Activity ▸ If a line of the records contains the word "pathology", list it.

'''

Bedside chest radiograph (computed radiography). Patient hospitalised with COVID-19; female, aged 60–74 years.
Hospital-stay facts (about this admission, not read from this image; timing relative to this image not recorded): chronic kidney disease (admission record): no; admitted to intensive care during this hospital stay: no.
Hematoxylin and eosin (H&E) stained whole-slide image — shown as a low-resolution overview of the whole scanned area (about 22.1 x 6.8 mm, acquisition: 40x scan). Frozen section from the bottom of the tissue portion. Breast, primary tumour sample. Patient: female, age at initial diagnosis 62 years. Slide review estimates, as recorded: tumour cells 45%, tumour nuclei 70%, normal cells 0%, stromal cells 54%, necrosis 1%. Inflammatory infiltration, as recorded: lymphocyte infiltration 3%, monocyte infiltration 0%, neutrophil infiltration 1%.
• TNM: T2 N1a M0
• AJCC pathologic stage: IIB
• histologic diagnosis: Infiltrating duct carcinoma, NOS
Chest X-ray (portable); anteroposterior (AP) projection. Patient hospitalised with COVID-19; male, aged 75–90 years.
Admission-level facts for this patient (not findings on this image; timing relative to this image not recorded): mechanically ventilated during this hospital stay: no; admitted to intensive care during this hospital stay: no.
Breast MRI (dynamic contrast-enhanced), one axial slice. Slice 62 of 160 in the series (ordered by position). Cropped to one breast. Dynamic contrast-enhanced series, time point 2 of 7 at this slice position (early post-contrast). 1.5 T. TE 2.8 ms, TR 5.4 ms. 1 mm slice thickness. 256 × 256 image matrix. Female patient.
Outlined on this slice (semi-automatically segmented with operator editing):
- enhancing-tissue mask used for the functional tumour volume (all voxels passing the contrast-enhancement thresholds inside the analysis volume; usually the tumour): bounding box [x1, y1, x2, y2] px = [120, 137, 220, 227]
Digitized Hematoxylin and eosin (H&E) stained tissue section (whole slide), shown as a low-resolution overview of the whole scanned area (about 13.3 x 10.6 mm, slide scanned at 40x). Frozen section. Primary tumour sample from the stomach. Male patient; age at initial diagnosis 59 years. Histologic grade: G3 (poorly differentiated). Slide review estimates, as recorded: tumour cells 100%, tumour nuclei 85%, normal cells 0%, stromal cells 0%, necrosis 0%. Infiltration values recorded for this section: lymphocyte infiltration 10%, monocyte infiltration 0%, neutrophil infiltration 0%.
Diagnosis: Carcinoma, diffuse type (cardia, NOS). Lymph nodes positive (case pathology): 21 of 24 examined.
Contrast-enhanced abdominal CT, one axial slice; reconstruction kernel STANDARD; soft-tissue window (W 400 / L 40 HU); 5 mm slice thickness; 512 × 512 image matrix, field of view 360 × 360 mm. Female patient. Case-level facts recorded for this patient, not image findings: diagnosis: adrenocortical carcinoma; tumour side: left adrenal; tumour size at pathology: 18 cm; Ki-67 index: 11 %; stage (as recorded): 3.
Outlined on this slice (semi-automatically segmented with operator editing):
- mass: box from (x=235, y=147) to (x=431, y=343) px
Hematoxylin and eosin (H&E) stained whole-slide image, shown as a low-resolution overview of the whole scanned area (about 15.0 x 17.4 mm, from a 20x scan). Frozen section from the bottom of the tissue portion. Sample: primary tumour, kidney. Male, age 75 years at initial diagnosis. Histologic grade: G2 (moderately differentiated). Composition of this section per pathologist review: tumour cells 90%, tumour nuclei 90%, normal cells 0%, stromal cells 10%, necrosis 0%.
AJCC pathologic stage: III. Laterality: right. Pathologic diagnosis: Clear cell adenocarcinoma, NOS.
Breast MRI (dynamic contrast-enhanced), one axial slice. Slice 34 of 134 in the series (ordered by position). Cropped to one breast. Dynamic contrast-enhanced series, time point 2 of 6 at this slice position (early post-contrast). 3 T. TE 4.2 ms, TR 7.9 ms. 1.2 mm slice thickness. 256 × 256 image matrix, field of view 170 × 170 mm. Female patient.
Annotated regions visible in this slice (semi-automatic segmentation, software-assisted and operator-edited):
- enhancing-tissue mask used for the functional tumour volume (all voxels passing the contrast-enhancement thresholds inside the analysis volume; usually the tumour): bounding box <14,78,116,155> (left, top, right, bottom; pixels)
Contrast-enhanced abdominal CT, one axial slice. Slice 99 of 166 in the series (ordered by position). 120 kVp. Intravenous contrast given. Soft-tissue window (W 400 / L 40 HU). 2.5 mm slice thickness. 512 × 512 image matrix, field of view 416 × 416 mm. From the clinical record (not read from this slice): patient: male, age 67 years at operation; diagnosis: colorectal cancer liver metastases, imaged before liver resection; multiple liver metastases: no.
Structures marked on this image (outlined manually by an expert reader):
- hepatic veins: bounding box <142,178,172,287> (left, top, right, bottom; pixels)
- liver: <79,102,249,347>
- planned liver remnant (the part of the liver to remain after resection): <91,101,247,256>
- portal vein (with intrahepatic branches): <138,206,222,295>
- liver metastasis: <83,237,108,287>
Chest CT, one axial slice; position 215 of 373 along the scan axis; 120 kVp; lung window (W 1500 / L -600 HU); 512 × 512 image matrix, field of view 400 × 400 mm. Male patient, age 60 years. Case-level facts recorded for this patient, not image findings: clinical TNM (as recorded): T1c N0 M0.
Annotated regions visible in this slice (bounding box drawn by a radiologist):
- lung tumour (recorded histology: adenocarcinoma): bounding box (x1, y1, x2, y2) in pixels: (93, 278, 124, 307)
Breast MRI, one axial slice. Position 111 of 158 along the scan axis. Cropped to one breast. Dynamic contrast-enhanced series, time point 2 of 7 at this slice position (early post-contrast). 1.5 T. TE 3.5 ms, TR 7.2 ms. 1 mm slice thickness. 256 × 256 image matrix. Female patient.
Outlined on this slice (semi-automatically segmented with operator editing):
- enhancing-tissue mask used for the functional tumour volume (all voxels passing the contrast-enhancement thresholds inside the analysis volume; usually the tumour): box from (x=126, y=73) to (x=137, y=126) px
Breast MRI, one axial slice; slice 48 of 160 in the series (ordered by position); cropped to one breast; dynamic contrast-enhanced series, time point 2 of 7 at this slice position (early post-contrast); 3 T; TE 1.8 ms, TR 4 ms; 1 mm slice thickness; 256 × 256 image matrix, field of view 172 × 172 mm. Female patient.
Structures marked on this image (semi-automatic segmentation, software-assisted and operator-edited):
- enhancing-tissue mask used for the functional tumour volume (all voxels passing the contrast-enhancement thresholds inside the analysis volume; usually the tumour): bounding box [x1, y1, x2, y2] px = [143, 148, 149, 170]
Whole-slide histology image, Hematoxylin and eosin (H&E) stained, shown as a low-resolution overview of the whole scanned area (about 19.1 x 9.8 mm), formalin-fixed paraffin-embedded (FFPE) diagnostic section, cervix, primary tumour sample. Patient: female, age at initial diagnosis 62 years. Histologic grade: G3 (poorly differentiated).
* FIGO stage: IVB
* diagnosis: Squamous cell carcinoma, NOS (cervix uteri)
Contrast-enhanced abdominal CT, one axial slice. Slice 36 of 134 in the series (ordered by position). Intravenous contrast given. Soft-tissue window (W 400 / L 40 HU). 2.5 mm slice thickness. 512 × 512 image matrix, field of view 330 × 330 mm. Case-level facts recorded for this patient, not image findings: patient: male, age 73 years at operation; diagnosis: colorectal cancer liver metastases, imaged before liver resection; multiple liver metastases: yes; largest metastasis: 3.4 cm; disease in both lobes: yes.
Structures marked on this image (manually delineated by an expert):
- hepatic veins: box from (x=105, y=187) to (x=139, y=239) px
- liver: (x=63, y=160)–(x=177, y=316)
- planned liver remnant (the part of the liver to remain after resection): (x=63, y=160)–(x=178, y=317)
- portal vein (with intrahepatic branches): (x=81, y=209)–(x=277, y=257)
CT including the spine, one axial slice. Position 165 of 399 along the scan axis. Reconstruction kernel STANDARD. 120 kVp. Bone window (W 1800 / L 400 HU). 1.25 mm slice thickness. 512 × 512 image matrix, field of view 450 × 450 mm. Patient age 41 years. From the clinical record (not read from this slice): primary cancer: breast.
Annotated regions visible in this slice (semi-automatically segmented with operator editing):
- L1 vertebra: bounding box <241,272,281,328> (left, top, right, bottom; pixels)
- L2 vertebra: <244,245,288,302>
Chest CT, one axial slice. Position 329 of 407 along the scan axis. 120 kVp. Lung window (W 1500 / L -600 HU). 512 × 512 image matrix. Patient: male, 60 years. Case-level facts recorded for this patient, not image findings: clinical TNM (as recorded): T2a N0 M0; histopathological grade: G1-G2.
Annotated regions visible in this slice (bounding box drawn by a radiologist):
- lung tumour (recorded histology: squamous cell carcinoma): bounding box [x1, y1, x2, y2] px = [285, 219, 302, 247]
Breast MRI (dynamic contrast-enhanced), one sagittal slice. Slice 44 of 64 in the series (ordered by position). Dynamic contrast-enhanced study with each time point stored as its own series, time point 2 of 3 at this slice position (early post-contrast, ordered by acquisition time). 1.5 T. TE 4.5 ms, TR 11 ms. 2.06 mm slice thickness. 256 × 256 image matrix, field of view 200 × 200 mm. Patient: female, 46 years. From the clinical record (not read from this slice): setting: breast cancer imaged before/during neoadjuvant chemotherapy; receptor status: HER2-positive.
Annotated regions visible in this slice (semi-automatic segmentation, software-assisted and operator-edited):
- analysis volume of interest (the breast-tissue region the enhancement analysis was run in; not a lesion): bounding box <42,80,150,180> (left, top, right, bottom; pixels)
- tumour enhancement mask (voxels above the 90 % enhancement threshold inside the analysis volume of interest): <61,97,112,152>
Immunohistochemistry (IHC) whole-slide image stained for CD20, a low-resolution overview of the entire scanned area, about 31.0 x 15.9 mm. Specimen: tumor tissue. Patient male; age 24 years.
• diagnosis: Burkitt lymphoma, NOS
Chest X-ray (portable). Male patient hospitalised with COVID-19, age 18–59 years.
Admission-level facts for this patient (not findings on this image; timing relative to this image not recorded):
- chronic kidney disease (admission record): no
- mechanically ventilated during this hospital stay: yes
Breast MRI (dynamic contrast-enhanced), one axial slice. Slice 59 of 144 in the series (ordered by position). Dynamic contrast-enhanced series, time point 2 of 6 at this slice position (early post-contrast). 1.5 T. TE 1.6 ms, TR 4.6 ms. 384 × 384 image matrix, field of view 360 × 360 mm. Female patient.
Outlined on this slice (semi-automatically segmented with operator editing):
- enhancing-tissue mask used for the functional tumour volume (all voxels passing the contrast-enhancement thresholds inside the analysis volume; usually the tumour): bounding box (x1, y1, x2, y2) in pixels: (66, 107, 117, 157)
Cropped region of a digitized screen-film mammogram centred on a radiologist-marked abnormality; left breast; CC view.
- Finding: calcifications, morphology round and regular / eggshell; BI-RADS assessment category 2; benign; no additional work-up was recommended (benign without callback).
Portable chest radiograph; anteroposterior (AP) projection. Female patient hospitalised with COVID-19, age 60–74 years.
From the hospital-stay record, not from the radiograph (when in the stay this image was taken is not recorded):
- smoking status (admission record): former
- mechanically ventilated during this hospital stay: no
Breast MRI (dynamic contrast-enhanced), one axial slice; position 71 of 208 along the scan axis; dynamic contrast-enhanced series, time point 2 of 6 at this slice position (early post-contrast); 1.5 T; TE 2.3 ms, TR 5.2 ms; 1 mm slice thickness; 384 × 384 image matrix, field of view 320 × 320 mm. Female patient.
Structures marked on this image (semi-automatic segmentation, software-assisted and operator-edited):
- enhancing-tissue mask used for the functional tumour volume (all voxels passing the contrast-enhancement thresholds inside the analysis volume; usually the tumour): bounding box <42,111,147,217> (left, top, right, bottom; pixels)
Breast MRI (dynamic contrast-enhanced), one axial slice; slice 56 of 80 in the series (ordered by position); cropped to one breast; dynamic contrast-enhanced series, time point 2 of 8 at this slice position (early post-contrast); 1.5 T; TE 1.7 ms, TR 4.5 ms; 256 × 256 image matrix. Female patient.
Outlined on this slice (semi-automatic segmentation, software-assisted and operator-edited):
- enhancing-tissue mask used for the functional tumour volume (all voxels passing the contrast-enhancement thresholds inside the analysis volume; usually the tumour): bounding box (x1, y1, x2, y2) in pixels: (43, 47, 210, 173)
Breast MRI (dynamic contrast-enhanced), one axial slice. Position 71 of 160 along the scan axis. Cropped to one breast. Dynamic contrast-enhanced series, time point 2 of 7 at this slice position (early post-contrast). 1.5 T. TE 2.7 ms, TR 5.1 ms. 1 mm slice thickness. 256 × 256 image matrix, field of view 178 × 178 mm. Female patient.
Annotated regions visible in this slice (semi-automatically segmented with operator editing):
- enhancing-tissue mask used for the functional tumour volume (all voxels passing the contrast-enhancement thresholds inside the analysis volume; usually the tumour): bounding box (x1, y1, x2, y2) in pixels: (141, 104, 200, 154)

'''

Finished exercise ▸
Diagnosis: Carcinoma, diffuse type (cardia, NOS). Lymph nodes positive (case pathology): 21 of 24 examined.
Contrast-enhanced abdominal CT, one axial slice; reconstruction kernel STANDARD; soft-tissue window (W 400 / L 40 HU); 5 mm slice thickness; 512 × 512 image matrix, field of view 360 × 360 mm. Female patient. Case-level facts recorded for this patient, not image findings: diagnosis: adrenocortical carcinoma; tumour side: left adrenal; tumour size at pathology: 18 cm; Ki-67 index: 11 %; stage (as recorded): 3.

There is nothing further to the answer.